Wednesday : 2012.01.11

  • 10:00 bill repaired a few bad instance files
  • 10:29 bill noticed a LAP stack failed due to a corrupt file on ipp015. So much for the "we don't get corrupt files anymore statement. Repaired with tools/runwarpskyfile and reverted the stack
  • 12:30 serge: bzipping log files in ~ipp/cleanup/logs since the home directory is 99% full (for f in `find . -type f`; do echo $f; bzip2 $f; done).
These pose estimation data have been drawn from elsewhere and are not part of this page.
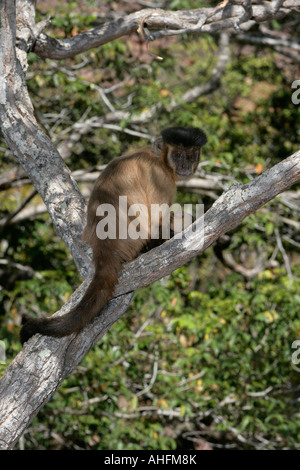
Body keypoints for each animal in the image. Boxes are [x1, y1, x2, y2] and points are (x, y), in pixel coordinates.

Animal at [20, 126, 206, 344]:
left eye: (190, 156)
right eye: (177, 155)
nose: (185, 164)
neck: (158, 158)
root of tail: (105, 250)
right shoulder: (160, 177)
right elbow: (156, 222)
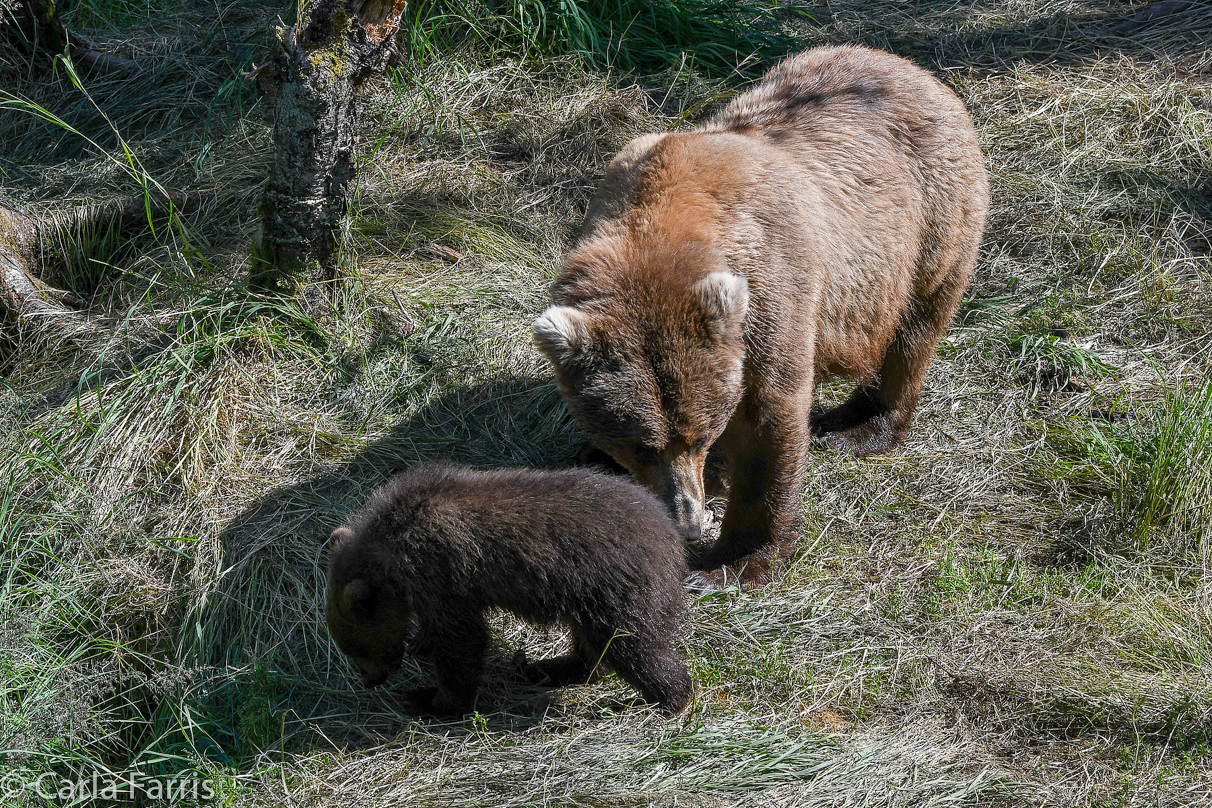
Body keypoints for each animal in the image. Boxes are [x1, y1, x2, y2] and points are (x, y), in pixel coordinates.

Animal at [535, 45, 988, 588]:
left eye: (698, 435)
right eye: (640, 444)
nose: (687, 523)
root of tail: (913, 70)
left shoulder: (772, 290)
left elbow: (767, 421)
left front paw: (730, 559)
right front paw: (601, 462)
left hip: (928, 225)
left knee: (913, 331)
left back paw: (857, 426)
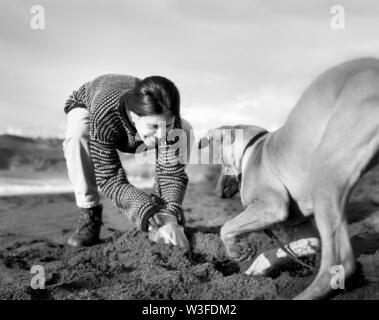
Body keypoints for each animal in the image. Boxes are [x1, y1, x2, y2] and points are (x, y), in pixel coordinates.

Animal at [202, 58, 379, 300]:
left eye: (220, 161)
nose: (215, 193)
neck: (254, 148)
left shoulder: (272, 206)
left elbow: (226, 226)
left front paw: (236, 250)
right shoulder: (302, 228)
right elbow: (292, 247)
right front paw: (254, 270)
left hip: (326, 176)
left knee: (340, 262)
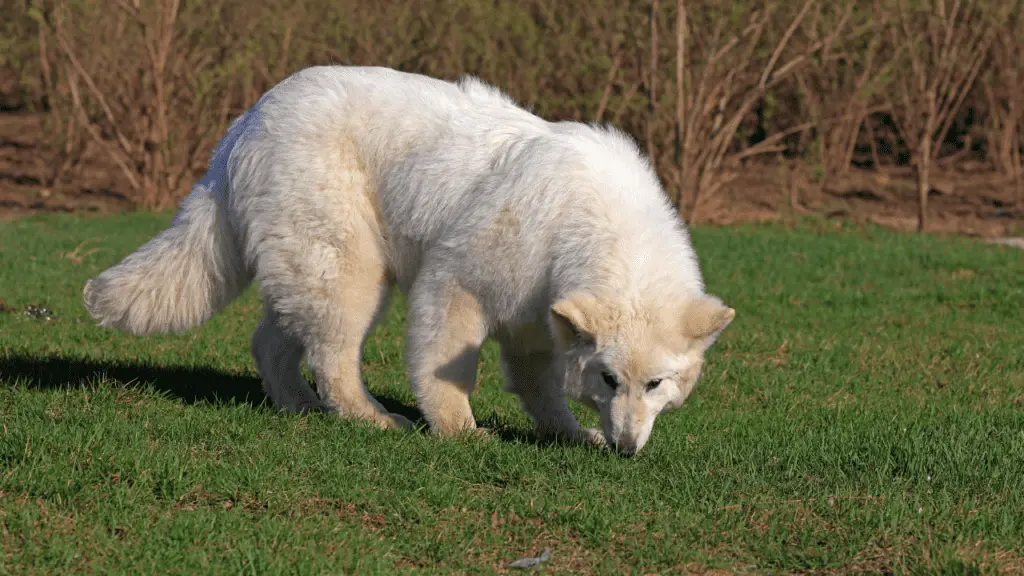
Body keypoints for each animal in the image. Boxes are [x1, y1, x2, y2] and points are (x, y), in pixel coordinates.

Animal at [81, 66, 737, 453]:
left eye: (655, 384)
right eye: (609, 378)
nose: (627, 448)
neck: (588, 224)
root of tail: (244, 124)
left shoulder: (536, 318)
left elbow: (541, 386)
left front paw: (571, 435)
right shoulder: (457, 282)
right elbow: (449, 367)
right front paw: (461, 432)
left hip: (310, 268)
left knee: (273, 342)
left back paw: (299, 407)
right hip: (352, 271)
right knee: (333, 358)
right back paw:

Before:
    Filesystem           1K-blocks      Used Available Use% Mounted on
    /dev/sdb1            961228084 895112064  17288428  99% /export/ippc18.0
    

Thursday : 2012.01.12

Roy is Czar in the morning

  • 08:00: not much data last night (32 exposures), all downloaded
  • 09:30 Mark is continuing to run 1000s of MD06 nightly stacks in the deepstack pantasks.
  • 09:40 Mark is kicking LAP, 6 XY26 chips extn problem has halted all, one had no instances (neb://ipp028.0/gpc1/20100617/o5364g0282o/o5364g0282o.ota26.fits).
  • 13:50 Serge: bzipping logs in cleanup finished at 18:33yesterday.
    ipp@ippc18:/home/panstarrs/ipp>df .
    Filesystem           1K-blocks      Used Available Use% Mounted on
    /dev/sdb1            961228084 799222380 113178112  88% /export/ippc18.0
    

Friday : 2012.01.13

Roy is morning Czar

Saturday : 2012.01.14

  • Bill repaired 9 bad ins tances of raw file (xy26) and marked three rawmImfiles with no remaining good files as ignored: 229878 XY31 229889 XY04, 229719 XY32
  • 12:00 Mark has MD06.GR0 on pause in distributing all the nightly stacks until can look at some in more detail

Sunday : 2012.01.15

  • 00:04 Mark: LAP looks fully stalled by 13 chips, mix of extn issue and no instances.
  • 18:00 kicking more LAP ota extn error and missing instances
  • 17:55 Bill was fixing ota errors at the same time as Mark.
  • 18:30 Johannes K reports that M31 distribution is not complete. The raw files from 2011 have not been fully distributed yet and also the variance images (background corrected warps) were not received.
  • 18:40 Bill dropped distRuns 1626613 - 1626616. They are "dummy diffRuns" that have no diffSkyfiles. We should not set the dist_group for runs like this to ThreePi?